Under threat of trade retaliation from Canada and Mexico, the House has voted to to repeal a law requiring country-of-origin labels on packages of beef, pork and poultry.
The World Trade Organization rejected a U.S. appeal last month, ruling the labels that say where animals were born, raised and slaughtered are discriminatory against the two U.S. border countries. Both have said they plan to ask the WTO for permission to impose billions of dollars in tariffs on American goods.
The House voted 300-131 to repeal labels that tell consumers what countries the meat is from — for example, "born in Canada, raised and slaughtered in the United States" or "born, raised and slaughtered in the United States."

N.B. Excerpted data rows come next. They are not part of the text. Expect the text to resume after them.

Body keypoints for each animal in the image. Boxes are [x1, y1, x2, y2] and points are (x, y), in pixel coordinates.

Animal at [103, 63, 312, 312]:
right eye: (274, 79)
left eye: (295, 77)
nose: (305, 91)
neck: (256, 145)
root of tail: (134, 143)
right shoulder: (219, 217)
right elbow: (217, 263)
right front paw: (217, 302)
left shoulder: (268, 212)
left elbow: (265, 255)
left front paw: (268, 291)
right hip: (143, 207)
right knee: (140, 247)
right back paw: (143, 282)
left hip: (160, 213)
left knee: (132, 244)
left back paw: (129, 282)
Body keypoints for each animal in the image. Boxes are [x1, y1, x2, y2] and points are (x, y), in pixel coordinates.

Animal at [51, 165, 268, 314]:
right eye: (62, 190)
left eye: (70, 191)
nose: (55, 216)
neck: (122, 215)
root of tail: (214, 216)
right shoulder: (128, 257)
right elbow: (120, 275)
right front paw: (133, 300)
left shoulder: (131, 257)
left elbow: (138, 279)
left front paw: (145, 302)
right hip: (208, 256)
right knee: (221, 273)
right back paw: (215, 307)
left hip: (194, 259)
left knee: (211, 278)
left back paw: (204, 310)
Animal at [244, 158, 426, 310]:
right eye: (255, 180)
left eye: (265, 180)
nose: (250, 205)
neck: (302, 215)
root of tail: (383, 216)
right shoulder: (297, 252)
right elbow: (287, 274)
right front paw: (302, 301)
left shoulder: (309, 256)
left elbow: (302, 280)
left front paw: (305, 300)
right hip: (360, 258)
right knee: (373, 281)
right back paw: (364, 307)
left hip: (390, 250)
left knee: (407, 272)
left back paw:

The WTO ruled against the labels last year. The Obama administration has already revised the labels once to try to comply with previous WTO rulings. Agriculture Secretary Tom Vilsack has said it's up to Congress to change the law to avoid retaliation from the two countries.
The law was initially written at the behest of northern U.S. ranchers who compete with the Canadian cattle industry. It also was backed by consumer advocates who say it helps shoppers know where their food comes from. Supporters have called on the U.S. government to negotiate with Canada and Mexico to find labels acceptable to all countries.
Rep. Marcy Kaptur, D-Ohio, said repeal would be premature, adding, "Our people deserve a right to know where their food is produced and where it comes from."
Meat processors who buy animals from abroad as well as many others in the U.S. meat industry have called for a repeal of the law they have fought for years, including unsuccessfully in federal court. They say it's burdensome and costly for producers and retailers.
House Agriculture Committee Chairman Mike Conaway, R-Texas, has long backed the meat industry's call for repeal.
"Although some consumers desire (country-of-origin labeling) information, there is no evidence to conclude that this mandatory labeling translates into market-measurable increases in consumer demand for beef, pork or chicken," Conaway said on the House floor.
House Speaker John Boehner, R-Ohio, said after the vote that the last thing American farmers need "is for Congress to sit idly by as international bureaucrats seek to punish them through retaliatory trade policies that could devastate agriculture as well as other industries."
The bill would go beyond just the muscle cuts of red meat that were covered under the WTO case, repealing country-of-origin labeling for poultry, ground beef and ground pork. The chicken industry has said the labeling doesn't make much sense for poultry farmers because the majority of chicken consumed in the United States is hatched, raised and processed domestically.
The legislation would leave in place country-of-origin labeling requirements for several other commodities, including lamb, venison, seafood, fruits and vegetables and some nuts.
Canada and Mexico have opposed the labeling because it causes their animals to be segregated from those of U.S. origin — a costly process that has led some U.S. companies to stop buying exports.
The two countries have said that if they are allowed by the WTO, they may impose retaliatory measures such as tariffs against a variety of U.S. imports. Their list includes food items like beef, pork, cheese, corn, cherries, maple syrup, chocolate and pasta, plus non-agricultural goods such as mattresses, wooden furniture and jewelry. The retaliatory measures could total more than $3 billion, the countries said.
Congress required the labels in 2002 and 2008 farm laws. The original labels created by USDA were less specific, saying a product was a "product of U.S." or "product of U.S. and Canada." The WTO rejected those labels in 2012, and USDA tried again with the more detailed labels a year later. The WTO rejected those revised rules last year, and the United States filed one last appeal, rejected in May by the WTO.
On the Senate side, Agriculture Committee Chairman Pat Roberts, R-Kan., has said he will move quickly to respond to the WTO ruling, though he has yet to introduce a bill.
After the House vote, Roberts said repeal "remains the surest way to protect the American economy" from retaliatory tariffs.